Aim
This paper presents results of the DSiN project ‘Beyond autonomy and language; towards a Disability Studies’ perspective on dementia’ that aims at a better understanding of how people with dementia can escape dominant cultural imagery and feel more at home in society. It reports on an artistic intervention (i.e. film) in a residential care home for people with dementia. The aim of the intervention was (1) to offer people with dementia, whom you normally would not reach, a beautiful sensory experience, and (2) to create room for these residents to participate in a process of cultural (re)production in passive and active ways.
Methods
The Flemish filmmaker Joël Rabijns (Hasselt, 1986) was asked to make three short movies. Visual material was used from the historical film archive of the Venlo-based Limburg’s Museum. The film making process was based on artistic principles, and informed by scholarly insights from the DSiN research project. The film images were shared with residents of three psychogeriatric wards over a period of four weeks. Members of the research team watched the films together with the residents and registered their responses. During this phase, the researchers relied on the ethnographic method of participant observation.
Results
Two strategies were followed to meet the aims of the project.

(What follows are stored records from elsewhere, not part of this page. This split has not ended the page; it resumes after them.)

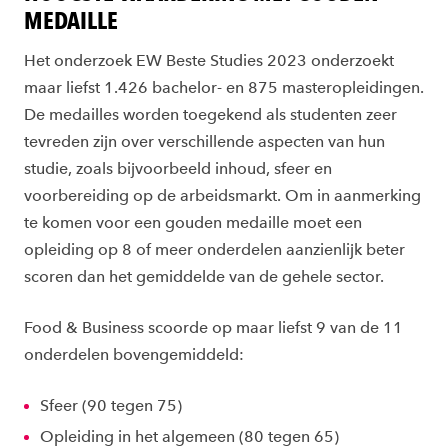
MEDAILLE
Het onderzoek EW Beste Studies 2023 onderzoekt
maar liefst 1.426 bachelor- en 875 masteropleidingen.
De medailles worden toegekend als studenten zeer
tevreden zijn over verschillende aspecten van hun
studie, zoals bijvoorbeeld inhoud, sfeer en
voorbereiding op de arbeidsmarkt. Om in aanmerking
te komen voor een gouden medaille moet een
opleiding op 8 of meer onderdelen aanzienlijk beter
scoren dan het gemiddelde van de gehele sector.
Food & Business scoorde op maar liefst 9 van de 11
onderdelen bovengemiddeld:
Sfeer (90 tegen 75)
Opleiding in het algemeen (80 tegen 65)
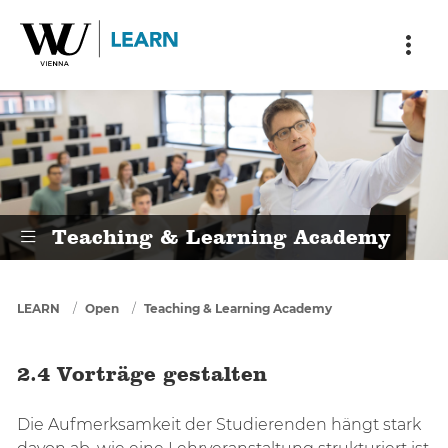
Skip to main content
Skip to breadcrumbs
Skip to sub nav
Skip to doormat
2.4 Vorträge gestalten
Teaching & Learning Academy
You are here
LEARN
Open
Teaching & Learning Academy
2.4 Vorträge gestalten
Die Aufmerksamkeit der Studierenden hängt stark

In order to offer the residents a chance to have a beautiful sensory experience (1), the film did not offer a linear storyline that required cognitive processing or rely on remembrance; instead it played with the rythms and tactile qualities of everyday life in the province of Limburg and invited people to share their feeling of belonging in the here and now. In order to offer residents a chance to participate in a process of cultural (re)production (2), their responses were registered, whatever form they took (coherent or not; understandable or not; verbal or embodied, et cetera), and will ideally be integrated in the cultural heritage of the museum. The paper will reflect on whether and how these aims were realized in practice.
Conclusion
A sense of belonging for people living with dementia depends on embodied and affective relations with the world around them. By aiming at other than cognitive forms of recognition, the film project tried to create room for people to manifest themselves and become part of the shared heritage, without immediately filling that room again with our all too obvious fears and expectations; e.g. without projecting our hang-up with memory on them. The search for ways to translate such ideas to practice has only just begun.